> [EXERCISE INSTRUCTIONS]: Please rewrite the lines of text in the records below as a JSON list of strings, one string per line, leaving out any blank lines.

> [RECORDED DATA]:
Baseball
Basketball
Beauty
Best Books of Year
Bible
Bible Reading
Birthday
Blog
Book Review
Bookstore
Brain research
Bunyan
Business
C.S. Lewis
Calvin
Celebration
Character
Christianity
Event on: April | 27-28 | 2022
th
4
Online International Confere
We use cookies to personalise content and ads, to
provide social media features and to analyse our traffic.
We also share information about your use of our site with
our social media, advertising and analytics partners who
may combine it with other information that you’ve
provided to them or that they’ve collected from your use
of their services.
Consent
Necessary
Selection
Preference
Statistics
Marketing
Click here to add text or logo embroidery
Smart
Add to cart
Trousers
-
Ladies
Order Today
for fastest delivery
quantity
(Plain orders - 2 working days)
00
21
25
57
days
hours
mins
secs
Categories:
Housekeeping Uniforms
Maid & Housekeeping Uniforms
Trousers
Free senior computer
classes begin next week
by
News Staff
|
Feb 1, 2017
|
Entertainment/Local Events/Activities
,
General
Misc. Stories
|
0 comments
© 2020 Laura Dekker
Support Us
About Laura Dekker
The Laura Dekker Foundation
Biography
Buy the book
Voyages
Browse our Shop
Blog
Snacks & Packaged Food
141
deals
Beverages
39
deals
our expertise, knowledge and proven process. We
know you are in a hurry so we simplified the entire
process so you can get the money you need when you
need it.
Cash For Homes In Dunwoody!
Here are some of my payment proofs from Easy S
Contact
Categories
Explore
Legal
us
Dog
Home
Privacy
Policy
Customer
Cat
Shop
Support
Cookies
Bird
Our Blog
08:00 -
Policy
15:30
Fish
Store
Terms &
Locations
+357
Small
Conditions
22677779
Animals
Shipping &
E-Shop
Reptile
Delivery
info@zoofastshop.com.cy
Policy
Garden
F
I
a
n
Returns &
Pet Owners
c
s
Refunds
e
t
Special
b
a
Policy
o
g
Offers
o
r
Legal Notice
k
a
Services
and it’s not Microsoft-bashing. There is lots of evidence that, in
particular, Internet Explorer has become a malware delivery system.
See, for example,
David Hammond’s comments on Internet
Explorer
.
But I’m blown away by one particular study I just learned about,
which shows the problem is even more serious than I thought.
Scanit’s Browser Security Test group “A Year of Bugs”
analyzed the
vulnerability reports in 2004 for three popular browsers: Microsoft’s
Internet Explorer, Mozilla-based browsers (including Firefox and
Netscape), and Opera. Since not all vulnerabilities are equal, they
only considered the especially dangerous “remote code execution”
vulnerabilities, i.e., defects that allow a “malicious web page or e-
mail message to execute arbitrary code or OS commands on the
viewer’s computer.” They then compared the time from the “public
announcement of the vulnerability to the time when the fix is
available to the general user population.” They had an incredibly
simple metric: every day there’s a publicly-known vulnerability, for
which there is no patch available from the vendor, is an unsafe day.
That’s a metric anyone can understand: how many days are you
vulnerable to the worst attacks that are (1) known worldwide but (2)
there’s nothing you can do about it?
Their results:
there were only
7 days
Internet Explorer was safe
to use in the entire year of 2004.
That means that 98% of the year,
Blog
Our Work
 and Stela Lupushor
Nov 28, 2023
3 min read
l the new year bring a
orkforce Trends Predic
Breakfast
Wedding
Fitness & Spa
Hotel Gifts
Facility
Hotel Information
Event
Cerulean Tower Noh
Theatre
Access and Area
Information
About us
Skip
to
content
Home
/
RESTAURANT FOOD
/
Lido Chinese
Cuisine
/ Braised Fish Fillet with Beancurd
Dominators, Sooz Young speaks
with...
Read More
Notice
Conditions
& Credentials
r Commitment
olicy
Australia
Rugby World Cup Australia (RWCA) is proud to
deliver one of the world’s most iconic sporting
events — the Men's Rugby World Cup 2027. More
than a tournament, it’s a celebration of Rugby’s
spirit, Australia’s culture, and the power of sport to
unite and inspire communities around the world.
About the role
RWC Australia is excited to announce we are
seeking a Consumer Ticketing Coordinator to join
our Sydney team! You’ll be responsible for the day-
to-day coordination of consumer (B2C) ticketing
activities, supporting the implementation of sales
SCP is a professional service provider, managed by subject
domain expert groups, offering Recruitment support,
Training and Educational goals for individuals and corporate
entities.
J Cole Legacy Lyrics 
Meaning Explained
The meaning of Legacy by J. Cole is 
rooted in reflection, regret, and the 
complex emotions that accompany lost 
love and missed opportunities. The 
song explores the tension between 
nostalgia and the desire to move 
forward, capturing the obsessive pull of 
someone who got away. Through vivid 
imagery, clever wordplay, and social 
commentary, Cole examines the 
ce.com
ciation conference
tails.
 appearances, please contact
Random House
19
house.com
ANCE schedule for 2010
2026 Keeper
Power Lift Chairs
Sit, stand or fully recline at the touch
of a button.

> [ANSWER TO THIS TASK]:
[
  "Baseball",
  "Basketball",
  "Beauty",
  "Best Books of Year",
  "Bible",
  "Bible Reading",
  "Birthday",
  "Blog",
  "Book Review",
  "Bookstore",
  "Brain research",
  "Bunyan",
  "Business",
  "C.S. Lewis",
  "Calvin",
  "Celebration",
  "Character",
  "Christianity",
  "Event on: April | 27-28 | 2022",
  "th",
  "4",
  "Online International Confere",
  "We use cookies to personalise content and ads, to",
  "provide social media features and to analyse our traffic.",
  "We also share information about your use of our site with",
  "our social media, advertising and analytics partners who",
  "may combine it with other information that you’ve",
  "provided to them or that they’ve collected from your use",
  "of their services.",
  "Consent",
  "Necessary",
  "Selection",
  "Preference",
  "Statistics",
  "Marketing",
  "Click here to add text or logo embroidery",
  "Smart",
  "Add to cart",
  "Trousers",
  "-",
  "Ladies",
  "Order Today",
  "for fastest delivery",
  "quantity",
  "(Plain orders - 2 working days)",
  "00",
  "21",
  "25",
  "57",
  "days",
  "hours",
  "mins",
  "secs",
  "Categories:",
  "Housekeeping Uniforms",
  "Maid & Housekeeping Uniforms",
  "Trousers",
  "Free senior computer",
  "classes begin next week",
  "by",
  "News Staff",
  "|",
  "Feb 1, 2017",
  "|",
  "Entertainment/Local Events/Activities",
  ",",
  "General",
  "Misc. Stories",
  "|",
  "0 comments",
  "© 2020 Laura Dekker",
  "Support Us",
  "About Laura Dekker",
  "The Laura Dekker Foundation",
  "Biography",
  "Buy the book",
  "Voyages",
  "Browse our Shop",
  "Blog",
  "Snacks & Packaged Food",
  "141",
  "deals",
  "Beverages",
  "39",
  "deals",
  "our expertise, knowledge and proven process. We",
  "know you are in a hurry so we simplified the entire",
  "process so you can get the money you need when you",
  "need it.",
  "Cash For Homes In Dunwoody!",
  "Here are some of my payment proofs from Easy S",
  "Contact",
  "Categories",
  "Explore",
  "Legal",
  "us",
  "Dog",
  "Home",
  "Privacy",
  "Policy",
  "Customer",
  "Cat",
  "Shop",
  "Support",
  "Cookies",
  "Bird",
  "Our Blog",
  "08:00 -",
  "Policy",
  "15:30",
  "Fish",
  "Store",
  "Terms &",
  "Locations",
  "+357",
  "Small",
  "Conditions",
  "22677779",
  "Animals",
  "Shipping &",
  "E-Shop",
  "Reptile",
  "Delivery",
  "info@zoofastshop.com.cy",
  "Policy",
  "Garden",
  "F",
  "I",
  "a",
  "n",
  "Returns &",
  "Pet Owners",
  "c",
  "s",
  "Refunds",
  "e",
  "t",
  "Special",
  "b",
  "a",
  "Policy",
  "o",
  "g",
  "Offers",
  "o",
  "r",
  "Legal Notice",
  "k",
  "a",
  "Services",
  "and it’s not Microsoft-bashing. There is lots of evidence that, in",
  "particular, Internet Explorer has become a malware delivery system.",
  "See, for example,",
  "David Hammond’s comments on Internet",
  "Explorer",
  ".",
  "But I’m blown away by one particular study I just learned about,",
  "which shows the problem is even more serious than I thought.",
  "Scanit’s Browser Security Test group “A Year of Bugs”",
  "analyzed the",
  "vulnerability reports in 2004 for three popular browsers: Microsoft’s",
  "Internet Explorer, Mozilla-based browsers (including Firefox and",
  "Netscape), and Opera. Since not all vulnerabilities are equal, they",
  "only considered the especially dangerous “remote code execution”",
  "vulnerabilities, i.e., defects that allow a “malicious web page or e-",
  "mail message to execute arbitrary code or OS commands on the",
  "viewer’s computer.” They then compared the time from the “public",
  "announcement of the vulnerability to the time when the fix is",
  "available to the general user population.” They had an incredibly",
  "simple metric: every day there’s a publicly-known vulnerability, for",
  "which there is no patch available from the vendor, is an unsafe day.",
  "That’s a metric anyone can understand: how many days are you",
  "vulnerable to the worst attacks that are (1) known worldwide but (2)",
  "there’s nothing you can do about it?",
  "Their results:",
  "there were only",
  "7 days",
  "Internet Explorer was safe",
  "to use in the entire year of 2004.",
  "That means that 98% of the year,",
  "Blog",
  "Our Work",
  " and Stela Lupushor",
  "Nov 28, 2023",
  "3 min read",
  "l the new year bring a",
  "orkforce Trends Predic",
  "Breakfast",
  "Wedding",
  "Fitness & Spa",
  "Hotel Gifts",
  "Facility",
  "Hotel Information",
  "Event",
  "Cerulean Tower Noh",
  "Theatre",
  "Access and Area",
  "Information",
  "About us",
  "Skip",
  "to",
  "content",
  "Home",
  "/",
  "RESTAURANT FOOD",
  "/",
  "Lido Chinese",
  "Cuisine",
  "/ Braised Fish Fillet with Beancurd",
  "Dominators, Sooz Young speaks",
  "with...",
  "Read More",
  "Notice",
  "Conditions",
  "& Credentials",
  "r Commitment",
  "olicy",
  "Australia",
  "Rugby World Cup Australia (RWCA) is proud to",
  "deliver one of the world’s most iconic sporting",
  "events — the Men's Rugby World Cup 2027. More",
  "than a tournament, it’s a celebration of Rugby’s",
  "spirit, Australia’s culture, and the power of sport to",
  "unite and inspire communities around the world.",
  "About the role",
  "RWC Australia is excited to announce we are",
  "seeking a Consumer Ticketing Coordinator to join",
  "our Sydney team! You’ll be responsible for the day-",
  "to-day coordination of consumer (B2C) ticketing",
  "activities, supporting the implementation of sales",
  "SCP is a professional service provider, managed by subject",
  "domain expert groups, offering Recruitment support,",
  "Training and Educational goals for individuals and corporate",
  "entities.",
  "J Cole Legacy Lyrics ",
  "Meaning Explained",
  "The meaning of Legacy by J. Cole is ",
  "rooted in reflection, regret, and the ",
  "complex emotions that accompany lost ",
  "love and missed opportunities. The ",
  "song explores the tension between ",
  "nostalgia and the desire to move ",
  "forward, capturing the obsessive pull of ",
  "someone who got away. Through vivid ",
  "imagery, clever wordplay, and social ",
  "commentary, Cole examines the ",
  "ce.com",
  "ciation conference",
  "tails.",
  " appearances, please contact",
  "Random House",
  "19",
  "house.com",
  "ANCE schedule for 2010",
  "2026 Keeper",
  "Power Lift Chairs",
  "Sit, stand or fully recline at the touch",
  "of a button."
]